One thing that feels troubling for the Stars is their even-strength play has been about the same as it was last season, a season in which they failed to qualify for the postseason. The power play has stepped up big time this year but power play opportunities tend to take a nose-dive when the postseason rolls around. Dallas can’t rely on the power play to get them four wins in a playoff series.
They create about half of a high-danger-chance more than they give up per game. That ratio makes for some thrilling hockey but the risk that the other goaltender is going to stand on his head or that your own goaltender is going to slip up is always there.
Their overall game becomes so risky because of the defense. In the current system, the defensemen are given lots of opportunities to join the rush offensively and take chances to create offense. This can lead to some odd-man chances going the other way if the puck is turned over.
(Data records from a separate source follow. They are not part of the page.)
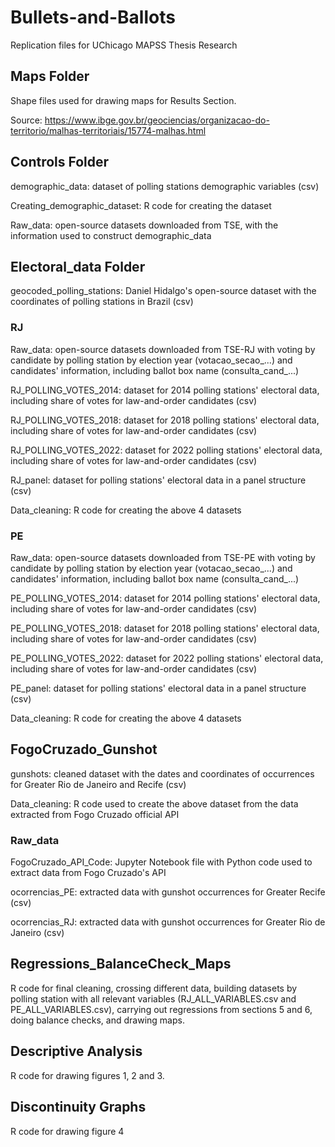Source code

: # Bullets-and-Ballots
Replication files for UChicago MAPSS Thesis Research

## Maps Folder 
Shape files used for drawing maps for Results Section. 

Source: https://www.ibge.gov.br/geociencias/organizacao-do-territorio/malhas-territoriais/15774-malhas.html

## Controls Folder
demographic_data: dataset of polling stations demographic variables (csv)

Creating_demographic_dataset: R code for creating the dataset 

Raw_data: open-source datasets downloaded from TSE, with the information used to construct demographic_data 

## Electoral_data Folder 
geocoded_polling_stations: Daniel Hidalgo's open-source dataset with the coordinates of polling stations in Brazil (csv) 

### RJ 
Raw_data: open-source datasets downloaded from TSE-RJ with voting by candidate by polling station by election year (votacao_secao_...) and candidates' information, including ballot box name (consulta_cand_...)

RJ_POLLING_VOTES_2014: dataset for 2014 polling stations' electoral data, including share of votes for law-and-order candidates (csv)

RJ_POLLING_VOTES_2018: dataset for 2018 polling stations' electoral data, including share of votes for law-and-order candidates (csv)

RJ_POLLING_VOTES_2022: dataset for 2022 polling stations' electoral data, including share of votes for law-and-order candidates (csv)

RJ_panel: dataset for polling stations' electoral data in a panel structure (csv)

Data_cleaning: R code for creating the above 4 datasets

### PE 
Raw_data: open-source datasets downloaded from TSE-PE with voting by candidate by polling station by election year (votacao_secao_...) and candidates' information, including ballot box name (consulta_cand_...)

PE_POLLING_VOTES_2014: dataset for 2014 polling stations' electoral data, including share of votes for law-and-order candidates (csv)

PE_POLLING_VOTES_2018: dataset for 2018 polling stations' electoral data, including share of votes for law-and-order candidates (csv)

PE_POLLING_VOTES_2022: dataset for 2022 polling stations' electoral data, including share of votes for law-and-order candidates (csv)

PE_panel: dataset for polling stations' electoral data in a panel structure (csv)

Data_cleaning: R code for creating the above 4 datasets

## FogoCruzado_Gunshot

gunshots: cleaned dataset with the dates and coordinates of occurrences for Greater Rio de Janeiro and Recife (csv)

Data_cleaning: R code used to create the above dataset from the data extracted from Fogo Cruzado official API

### Raw_data 
FogoCruzado_API_Code: Jupyter Notebook file with Python code used to extract data from Fogo Cruzado's API

ocorrencias_PE: extracted data with gunshot occurrences for Greater Recife (csv)

ocorrencias_RJ:  extracted data with gunshot occurrences for Greater Rio de Janeiro (csv)

## Regressions_BalanceCheck_Maps 
R code for final cleaning, crossing different data, building datasets by polling station with all relevant variables (RJ_ALL_VARIABLES.csv and PE_ALL_VARIABLES.csv), carrying out regressions from sections 5 and 6, doing balance checks, and drawing maps.

## Descriptive Analysis 
R code for drawing figures 1, 2 and 3.

## Discontinuity Graphs 
R code for drawing figure 4

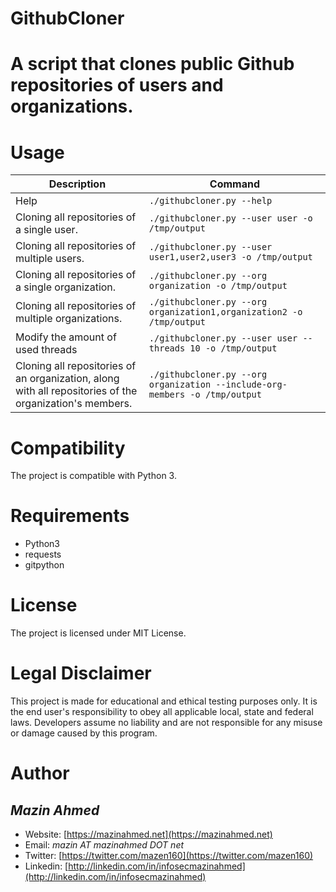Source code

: GithubCloner
=============

# A script that clones public Github repositories of users and organizations. #

# Usage #

| Description                                                | Command                                                                     |
|-----------------------------------------------------------|-----------------------------------------------------------------------------|
| Help                                                      | `./githubcloner.py --help`                                                  |
| Cloning all repositories of a single user.                | `./githubcloner.py --user user -o /tmp/output`                              |
| Cloning all repositories of multiple users.               | `./githubcloner.py --user user1,user2,user3 -o /tmp/output`                 |
| Cloning all repositories of a single organization.        | `./githubcloner.py --org organization -o /tmp/output`                       |
| Cloning all repositories of multiple organizations.       | `./githubcloner.py --org organization1,organization2 -o /tmp/output`        |
| Modify the amount of used threads                         | `./githubcloner.py --user user --threads 10 -o /tmp/output`                 |
| Cloning all repositories of an organization, along with all repositories of the organization's members.       | `./githubcloner.py --org organization --include-org-members -o /tmp/output` |


# Compatibility #
The project is compatible with Python 3.


# Requirements #
* Python3
* requests
* gitpython


# License #
The project is licensed under MIT License.

# Legal Disclaimer #
This project is made for educational and ethical testing purposes only. It is the end user's responsibility to obey all applicable local, state and federal laws. Developers assume no liability and are not responsible for any misuse or damage caused by this program.


# Author #
## *Mazin Ahmed* ## 
* Website: [https://mazinahmed.net](https://mazinahmed.net)
* Email: *mazin AT mazinahmed DOT net*
* Twitter: [https://twitter.com/mazen160](https://twitter.com/mazen160)
* Linkedin: [http://linkedin.com/in/infosecmazinahmed](http://linkedin.com/in/infosecmazinahmed)

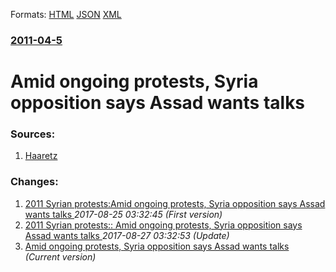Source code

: 
Formats: [HTML](/news/2011/04/5/amid-ongoing-protests-syria-opposition-says-assad-wants-talks.html)  [JSON](/news/2011/04/5/amid-ongoing-protests-syria-opposition-says-assad-wants-talks.json)  [XML](/news/2011/04/5/amid-ongoing-protests-syria-opposition-says-assad-wants-talks.xml)  

### [2011-04-5](/news/2011/04/5/index.md)

##### 
# Amid ongoing protests, Syria opposition says Assad wants talks 




### Sources:

1. [Haaretz](http://www.haaretz.com/news/international/amid-ongoing-protests-syria-opposition-says-assad-wants-talks-1.354227)

### Changes:

1. [2011 Syrian protests:Amid ongoing protests, Syria opposition says Assad wants talks ](/news/2011/04/5/2011-syrian-protests-pamid-ongoing-protests-syria-opposition-says-assad-wants-talks.md) _2017-08-25 03:32:45 (First version)_
2. [2011 Syrian protests:: Amid ongoing protests, Syria opposition says Assad wants talks ](/news/2011/04/5/2011-syrian-protests-amid-ongoing-protests-syria-opposition-says-assad-wants-talks.md) _2017-08-27 03:32:53 (Update)_
2. [Amid ongoing protests, Syria opposition says Assad wants talks ](/news/2011/04/5/amid-ongoing-protests-syria-opposition-says-assad-wants-talks.md) _(Current version)_

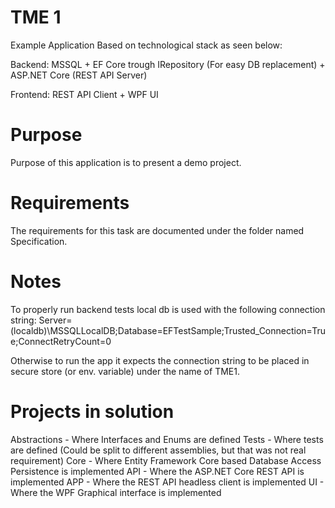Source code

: # TME 1

Example Application Based on technological stack as seen below:

Backend: 
MSSQL + EF Core trough IRepository (For easy DB replacement) + ASP.NET Core (REST API Server)

Frontend:
REST API Client + WPF UI

# Purpose

Purpose of this application is to present a demo project.

# Requirements

The requirements for this task are documented under the folder named Specification.

# Notes

To properly run backend tests local db is used with the following connection string:
Server=(localdb)\MSSQLLocalDB;Database=EFTestSample;Trusted_Connection=True;ConnectRetryCount=0

Otherwise to run the app it expects the connection string to be placed in secure store (or env. variable)
under the name of TME1.

# Projects in solution

Abstractions - Where Interfaces and Enums are defined
Tests - Where tests are defined (Could be split to different assemblies, but that was not real requirement)
Core - Where Entity Framework Core based Database Access Persistence is implemented
API - Where the ASP.NET Core REST API is implemented
APP - Where the REST API headless client is implemented
UI - Where the WPF Graphical interface is implemented
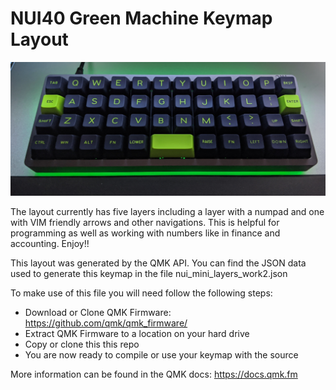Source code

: # NUI40 Green Machine Keymap Layout
![Keyboard](/IMG_20191220_211553.jpg)

The layout currently has five layers including a layer with a numpad and one 
with VIM friendly arrows and other navigations. This is helpful for programming 
as well as working with numbers like in finance and accounting. Enjoy!!

This layout was generated by the QMK API. You can find the JSON data used to
generate this keymap in the file nui_mini_layers_work2.json

To make use of this file you will need follow the following steps:

* Download or Clone QMK Firmware: <https://github.com/qmk/qmk_firmware/>
* Extract QMK Firmware to a location on your hard drive
* Copy or clone this this repo
* You are now ready to compile or use your keymap with the source

More information can be found in the QMK docs: <https://docs.qmk.fm>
They carry that aggression at times back into their own zone. When the Stars are giving up chances, you can see them puck-chasing in their own zone. It often leads them out of position and allows the opponent to create quality chances.
The system has its faults but it has its advantages too. The Stars are not an overly big team on defense and rely more on speed and smarts than physicality. This system may just be the best option for how this team is built.
Is Ruff’s Job on the Line?
Nobody is really talking about it because the Stars are having such a fantastic regular season, but is Ruff completely safe? The talent that the Stars have at the forward position is unrivaled throughout the league, both goaltenders would be average-at-worst on most other NHL teams and most of the defensemen they’ve dressed this season would crack the NHL lineup on almost all other teams.
I’m certainly not calling for Ruff to be fired if the Stars don’t win in the first round. It is something that could be brought up, however. A team with this much talent should not be exiting in the first round or missing the playoffs like they did last season. When you play a boom-or-bust style, you lend yourself to a little extra luck and risk. Nobody who has watched the Stars this season would be surprised if they were swept in the first round. They also wouldn’t be surprised to see them win the Stanley Cup.
The window is open for Dallas to win right now. There is no questioning the talent that Nill has gathered on this team. In the salary cap world, windows to win are small. The Stars will lose some veterans at the end of this season and likely lose at least one of their top-four defensemen. Players like Spezza and Sharp are still ultra-talented but they are well into the downswing of their careers. Benn and Seguin are entering their prime.
Most of the highly talented players will still be here next season, even factoring in some losses on defense. If the Stars fail to go deep this season, will Nill stay patient knowing how small the window is?